Run Don’t Walk

There are many things that frustrate me about driving in Seattle, however a large number of the pedestrians and cyclists are quite possibly the most foul of these irritants.

Natalia Goncharova. "Cyclist", 1913.

Natalia Goncharova. “Cyclist”, 1913.

Before I rip into these bastards, let me just say that I do admire people who walk or bike for exercise or environmental reasons. If I lived a reasonable distance from my place of employment, no doubt I would be one of them. Nonetheless, I would like to think that using my feet rather than a combustion engine wouldn’t give me delusions of superiority or an attitude of “Oh, they’ll stop for me”.  People always remind me that “Pedestrians have the right of way!” and I agree that they should; they are people and not lumbering machines…but a “right of way” does not equate to a cloak of invincibility or exemption from the law.

I cannot tell you how many times I have stopped at an intersection with a green light because people expect the cars to come screeching to a halt due to their divine presence on the concrete. It’s like they don’t even think they need to wait for the WALK sign to appear. Just today, a light went from red to green and I sat there while an able-bodied gentleman basically strolled slowly across the street as if someone had paved his path with rose petals and his naked feet were enjoying their silky, generous touch. When I cross an intersection (ahem, when I have a WALK signal), I try to do so with ample speed as I know I am basically crossing “The Pathway of Death” and at any moment an out of control vehicle could come barreling down on my position. The only exceptions I make here are for the elderly, small children and the handicapped.  Anyone else strolling through my green light clearly has a death wish.

As for a select number of cyclists, it’s a similar story. I was always under the impression that if you are on a bike, it’s the same as being on a motorcycle: you signal when turning, you stop at red lights, you allow faster-moving traffic to pass you (when possible). Well, apparently I was living in a dreamworld this whole time. The other day I was WALKING to a restaurant in my neighborhood and I stopped at an empty intersection (save for 1 bicyclist coming down the street). Since he was nearly a block away, I assumed he’d see me arriving at the corner (where there was a lovely scarlet STOP sign waiting for his ass) and slow his momentum. Well, needless to say he didn’t stop at all (or slow down), and he damn near hit me at top speed. As he ran the stop sign he just shouted, “Sorry bro!” and sailed past.

It was so close, I felt a brush of wind that I imagined was just your standard rudeness at high velocity.

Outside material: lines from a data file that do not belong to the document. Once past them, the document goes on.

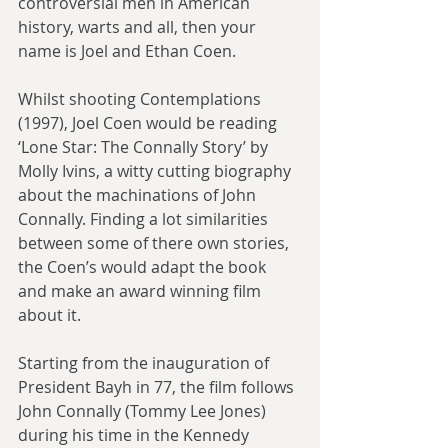
controversial men in American 
history, warts and all, then your 
name is Joel and Ethan Coen.
Whilst shooting Contemplations 
(1997), Joel Coen would be reading 
‘Lone Star: The Connally Story’ by 
Molly Ivins, a witty cutting biography 
about the machinations of John 
Connally. Finding a lot similarities 
between some of there own stories, 
the Coen’s would adapt the book 
and make an award winning film 
about it.
Starting from the inauguration of 
President Bayh in 77, the film follows 
John Connally (Tommy Lee Jones) 
during his time in the Kennedy 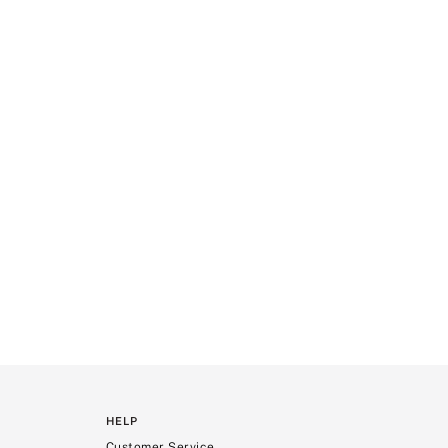
HELP
Customer Service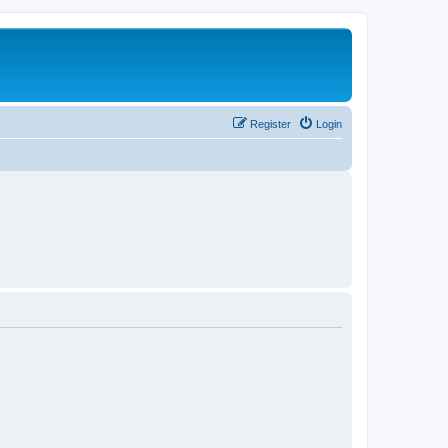
Register
Login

Frustration is the Mother of (Improper) Invention

Being in Seattle traffic is one of many situations which can instantly put me in a sour mood. People drive way too slow, fail to use signals, and basically change lanes at will even if there is no second lane to change into. I realize people always say the drivers in their city suck, but here they really do. The only nice bone I can throw them is that they usually let you in if you use your signal (when merging). Other than that, they are oblivious to the world around them and drive like their windshield is a cloudy fishbowl.

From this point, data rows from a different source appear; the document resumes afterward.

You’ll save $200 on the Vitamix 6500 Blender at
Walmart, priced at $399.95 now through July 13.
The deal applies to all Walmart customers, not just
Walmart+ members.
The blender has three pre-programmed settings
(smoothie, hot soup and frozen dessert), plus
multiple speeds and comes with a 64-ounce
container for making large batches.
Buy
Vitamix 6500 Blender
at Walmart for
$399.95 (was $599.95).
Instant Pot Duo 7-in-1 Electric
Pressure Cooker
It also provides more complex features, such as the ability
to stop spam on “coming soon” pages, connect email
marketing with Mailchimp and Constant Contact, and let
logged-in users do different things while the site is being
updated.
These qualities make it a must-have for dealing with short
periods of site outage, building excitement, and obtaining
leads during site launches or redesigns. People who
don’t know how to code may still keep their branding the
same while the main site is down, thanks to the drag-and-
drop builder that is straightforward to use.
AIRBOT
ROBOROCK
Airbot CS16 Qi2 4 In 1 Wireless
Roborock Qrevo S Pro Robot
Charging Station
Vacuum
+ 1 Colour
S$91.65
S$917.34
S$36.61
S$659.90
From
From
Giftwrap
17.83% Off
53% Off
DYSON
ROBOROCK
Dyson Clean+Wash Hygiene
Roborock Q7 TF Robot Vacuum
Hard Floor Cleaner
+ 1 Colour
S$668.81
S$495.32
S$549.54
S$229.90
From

Today, I had the benefit of witnessing some moron attempt a three-point turn in a major intersection during rush hour traffic. It was like watching a village idiot perform on a unicycle. Rather than take the logical route of completing his normal turn through the intersection and correcting his mistake by turning off somewhere down that road and coming back, he decide it was in everyone’s best interests for him to stop mid-intersection and completely change course. This wasted the green light for everyone behind him (including myself) and totally mangled the scene for people trying to go around him.

The tectonic plates of frustration were moving in my head and I felt it was my duty to call this asshole out right in public. Throughout the entire process of rolling down my window, my heart (right now a bloody beast of hatred if ever there was one) and my mind (a steely diplomat of proportional reasoning) began negotiating the slur I would use. The Beastly Heart dug through the den of vocabulary and decided that “Dumb fuck!!” was apropos for this vehicular douchebaggery. The insult was heavy-handed and had a metal club-like quality with its guttural vowel-consonant combo. The Diplomatic Brain (also incensed but to a lesser degree) thought the infraction wasn’t deserving of such harsh language and instead offered, “Jack ass!!” These two went at it for several seconds before the window was completely rolled down and I yelled:

“You goddam JACK FUCK!”

My tongue decided there would be a compromise and unfortunately, the idiocy of this exclamation resonated through the intersection. Pedestrians waiting for a hero to convey the appropriate commentary for such a stupid traffic maneuver never saw the arrival of their knight in shining, verbal armor. Rather, they got an inexperienced squire who was ill-prepared for battle. Their faces were puzzled at my choice of words. Some of them laughed at me. Others look disgusted with their faces transmitting thoughts like, “You have a golden opportunity to spank this dumb fuck, and that’s all you got?”

I sheepishly tucked my head back in my window. Inadvertently, I had made myself look dumber than this fool – an act I thought impossible.